- EXERCISE REQUIREMENTS: In the entries below, find each line bearing the string "storico" and copy it.

(Collected data)
---

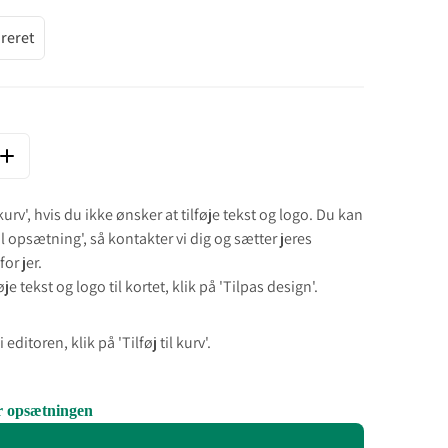
reret
ÆNGDE FOR JULETRÆ BLÅ OG HVID BAGGRUND
ØG MÆNGDE FOR JULETRÆ BLÅ OG HVID BAGGRUND
l kurv', hvis du ikke ønsker at tilføje tekst og logo. Du kan
il opsætning', så kontakter vi dig og sætter jeres
or jer.
je tekst og logo til kortet, klik på 'Tilpas design'.
 editoren, klik på 'Tilføj til kurv'.
or opsætningen
and Next buttons to navigate through product add-ons, or scroll horizo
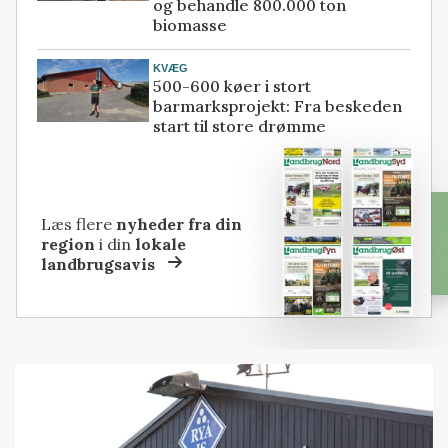
og behandle 800.000 ton
biomasse
KVÆG
500-600 køer i stort
barmarksprojekt: Fra beskeden
start til store drømme
Læs flere
nyheder fra din
region
i din
lokale
landbrugsavis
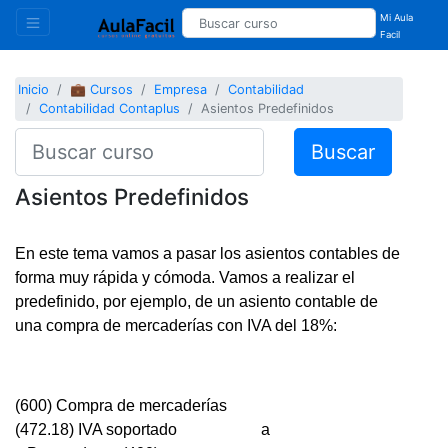
Mi Aula
Facil
Inicio
💼 Cursos
Empresa
Contabilidad
Contabilidad Contaplus
Asientos Predefinidos
Buscar
Asientos Predefinidos
En este tema vamos a pasar los asientos contables de
forma muy rápida y cómoda. Vamos a realizar el
predefinido, por ejemplo, de un asiento contable de
una compra de mercaderías con IVA del 18%:
(600) Compra de mercaderías
(472.18) IVA soportado a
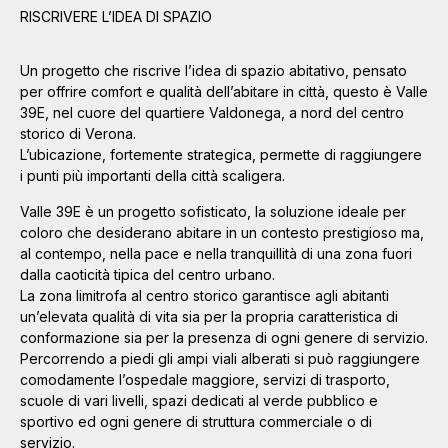
RISCRIVERE L’IDEA DI SPAZIO
Un progetto che riscrive l’idea di spazio abitativo, pensato
per offrire comfort e qualità dell’abitare in città, questo è Valle
39E, nel cuore del quartiere Valdonega, a nord del centro
storico di Verona.
L’ubicazione, fortemente strategica, permette di raggiungere
i punti più importanti della città scaligera.
Valle 39E è un progetto sofisticato, la soluzione ideale per
coloro che desiderano abitare in un contesto prestigioso ma,
al contempo, nella pace e nella tranquillità di una zona fuori
dalla caoticità tipica del centro urbano.
La zona limitrofa al centro storico garantisce agli abitanti
un’elevata qualità di vita sia per la propria caratteristica di
conformazione sia per la presenza di ogni genere di servizio.
Percorrendo a piedi gli ampi viali alberati si può raggiungere
comodamente l’ospedale maggiore, servizi di trasporto,
scuole di vari livelli, spazi dedicati al verde pubblico e
sportivo ed ogni genere di struttura commerciale o di
servizio.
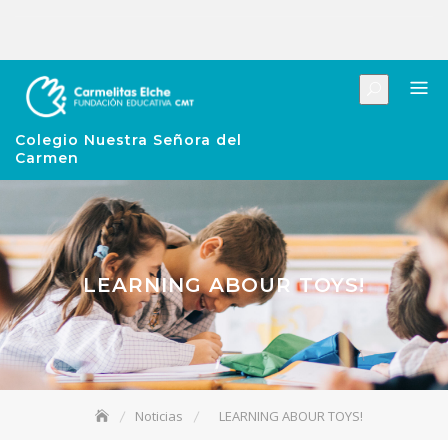
Colegio Nuestra Señora del
Carmen
LEARNING ABOUR TOYS!
Noticias
LEARNING ABOUR TOYS!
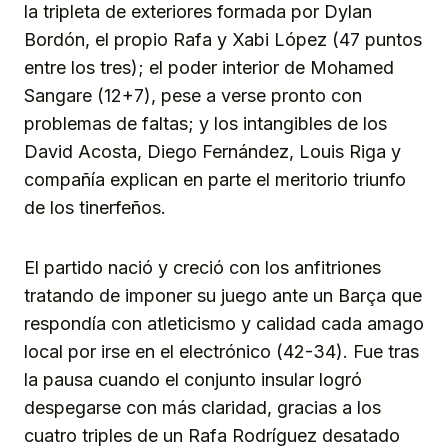
la tripleta de exteriores formada por Dylan
Bordón, el propio Rafa y Xabi López (47 puntos
entre los tres); el poder interior de Mohamed
Sangare (12+7), pese a verse pronto con
problemas de faltas; y los intangibles de los
David Acosta, Diego Fernández, Louis Riga y
compañía explican en parte el meritorio triunfo
de los tinerfeños.
El partido nació y creció con los anfitriones
tratando de imponer su juego ante un Barça que
respondía con atleticismo y calidad cada amago
local por irse en el electrónico (42-34). Fue tras
la pausa cuando el conjunto insular logró
despegarse con más claridad, gracias a los
cuatro triples de un Rafa Rodríguez desatado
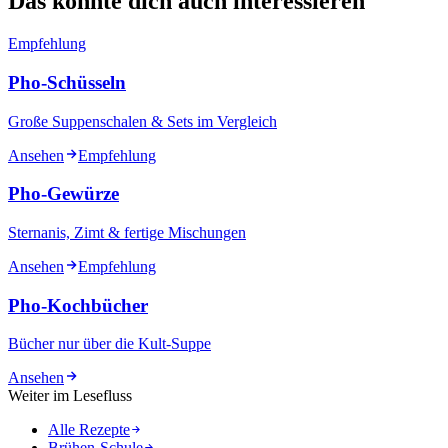
Das könnte dich auch interessieren
Empfehlung
Pho-Schüsseln
Große Suppenschalen & Sets im Vergleich
Ansehen
Empfehlung
Pho-Gewürze
Sternanis, Zimt & fertige Mischungen
Ansehen
Empfehlung
Pho-Kochbücher
Bücher nur über die Kult-Suppe
Ansehen
Weiter im Lesefluss
Alle Rezepte
Brühen-Schule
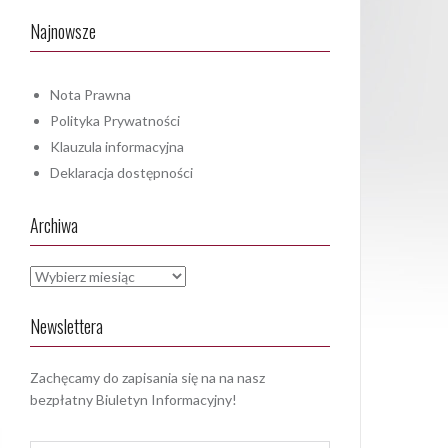
Najnowsze
Nota Prawna
Polityka Prywatności
Klauzula informacyjna
Deklaracja dostępności
Archiwa
Archiwa
Newslettera
Zachęcamy do zapisania się na na nasz
bezpłatny Biuletyn Informacyjny!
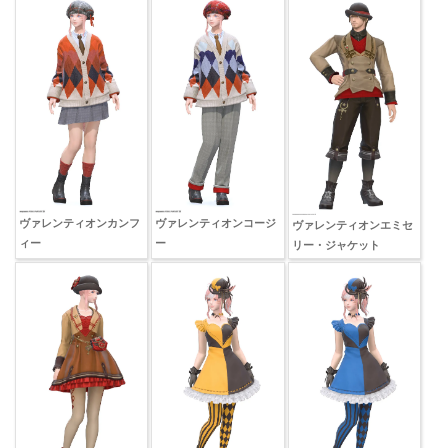
ヴァレンティオンカンフ
ヴァレンティオンコージ
ヴァレンティオンエミセ
ィー
ー
リー・ジャケット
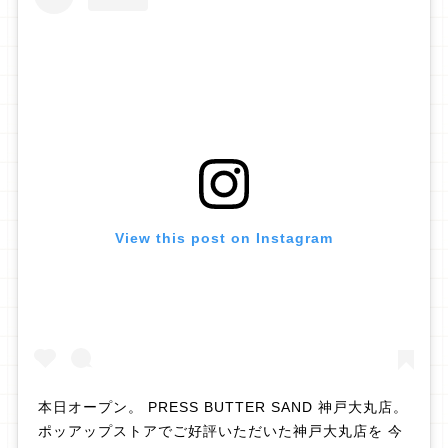
View this post on Instagram
本日オープン。 PRESS BUTTER SAND 神戸大丸店。
ポッアップストアでご好評いただいた神戸大丸店を 今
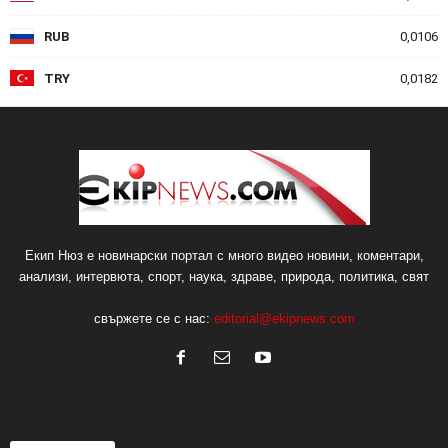
RUB
0,0106
TRY
0,0182
Екип Нюз е новинарски портал с много видео новини, коментари,
анализи, интервюта, спорт, наука, здраве, природа, политика, свят
свържете се с нас:
editorial@ekipnews.com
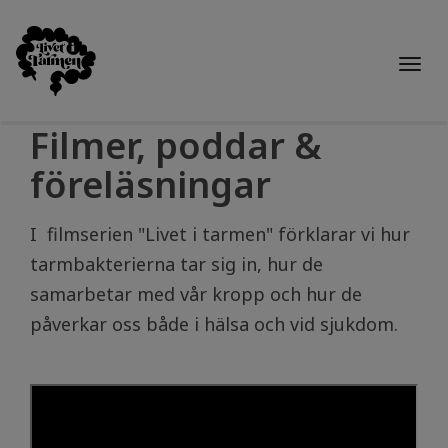
Togg
navi
Filmer, poddar &
föreläsningar
I filmserien "Livet i tarmen" förklarar vi hur
tarmbakterierna tar sig in, hur de
samarbetar med vår kropp och hur de
påverkar oss både i hälsa och vid sjukdom.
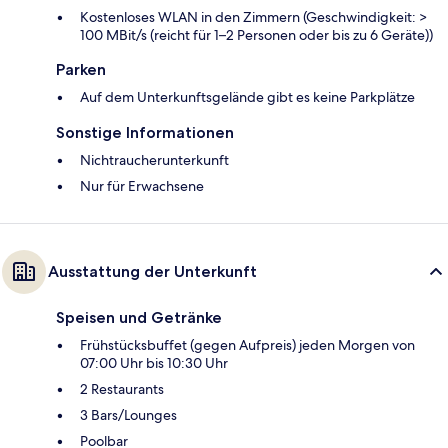
Kostenloses WLAN in den Zimmern (Geschwindigkeit: >
100 MBit/s (reicht für 1–2 Personen oder bis zu 6 Geräte))
Parken
Auf dem Unterkunftsgelände gibt es keine Parkplätze
Sonstige Informationen
Nichtraucherunterkunft
Nur für Erwachsene
Ausstattung der Unterkunft
Speisen und Getränke
Frühstücksbuffet (gegen Aufpreis) jeden Morgen von
07:00 Uhr bis 10:30 Uhr
2 Restaurants
3 Bars/Lounges
Poolbar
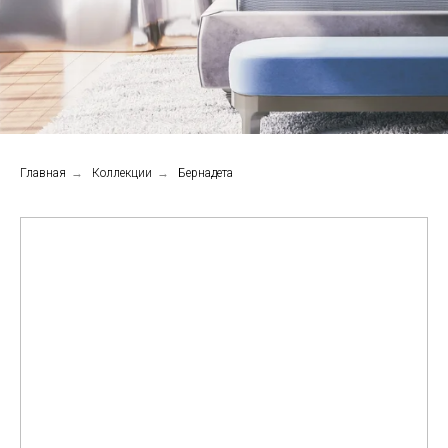
Главная
→
Коллекции
→
Бернадета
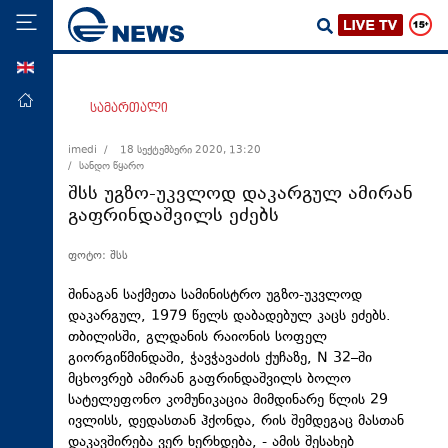
ENG
მთავარი
სამართალი
პოლიტიკა
imedi /
18 სექტემბერი 2020, 13:20
/ სანდო წყარო
ეკონომიკა
შსს უგზო-უკვლოდ დაკარგულ ამირან
მსოფლიო
გაფრინდაშვილს ეძებს
ჯანდაცვა
ფოტო: შსს
საზოგადოება
შინაგან საქმეთა სამინისტრო უგზო-უკვლოდ
სამართალი
დაკარგულ, 1979 წელს დაბადებულ კაცს ეძებს.
თბილისში, გლდანის რაიონის სოფელ
თავდაცვა
გიორგიწმინდაში, ჭავჭავაძის ქუჩაზე, N 32–ში
რეგიონი
მცხოვრებ ამირან გაფრინდაშვილს ბოლო
სატელეფონო კომუნიკაცია მიმდინარე წლის 29
კულტურა
ივლისს, დედასთან ჰქონდა, რის შემდეგაც მასთან
სპორტი
დაკავშირება ვერ ხერხდება, - ამის შესახებ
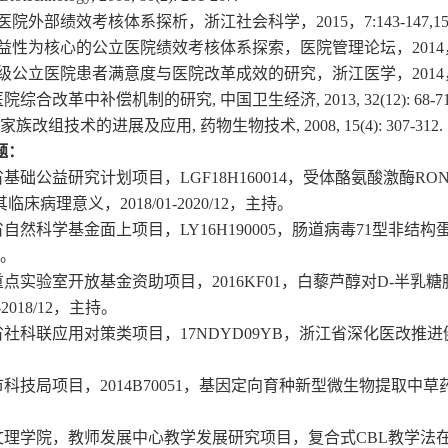
医院外部绩效考核体系探析，浙江社会科学，
2015，7:143-147,1
益性为核心的公立医院绩效考核体系探索，医院管理论坛，
201
级公立医院患者满意度与医院改革成效的研究，浙江医学，
2014
医院综合改革中补偿机制的研究
, 中国卫生经济, 2013, 32(12): 68-71
家族改组技术的进展及应用, 药物生物技术, 2008, 15(4): 307-312.
题：
省基础公益研究计划项目，
LGF18H160014，受体酪氨酸激酶
其临床病理意义，
20
1
8/01-20
2
0/12
，主持。
省自然科学基金面上项目，
L
Y16H190005
，肠道病毒
7
1型非结构
与。
重点实验室开放基金资助项目，
2016KF01，白藜芦醇对D-
-2018/12
，主持。
省社科联应用对策类项目，
17NDYD09YB，浙江省深化医改推
市科技局项目，
2014B70051，基因定向育种新型微生物提取中草
文理学院，教师发展中心教学发展研究项目，复合式
CBL教学法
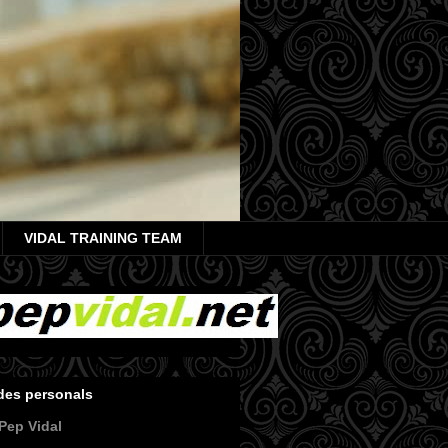
VIDAL TRAINING TEAM
des personals
Pep Vidal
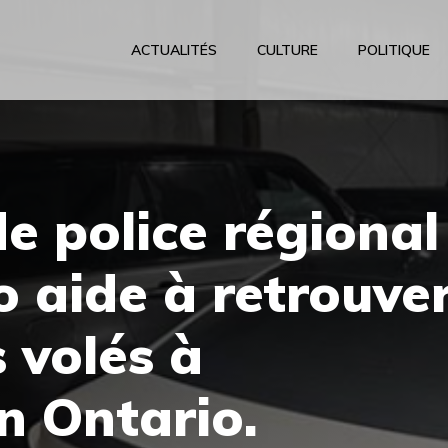
ACTUALITÉS
CULTURE
POLITIQUE
de police régional
 aide à retrouve
 volés à
n Ontario.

---

- RESPONSE TO THIS EXERCISE:
storico di Verona.
La zona limitrofa al centro storico garantisce agli abitanti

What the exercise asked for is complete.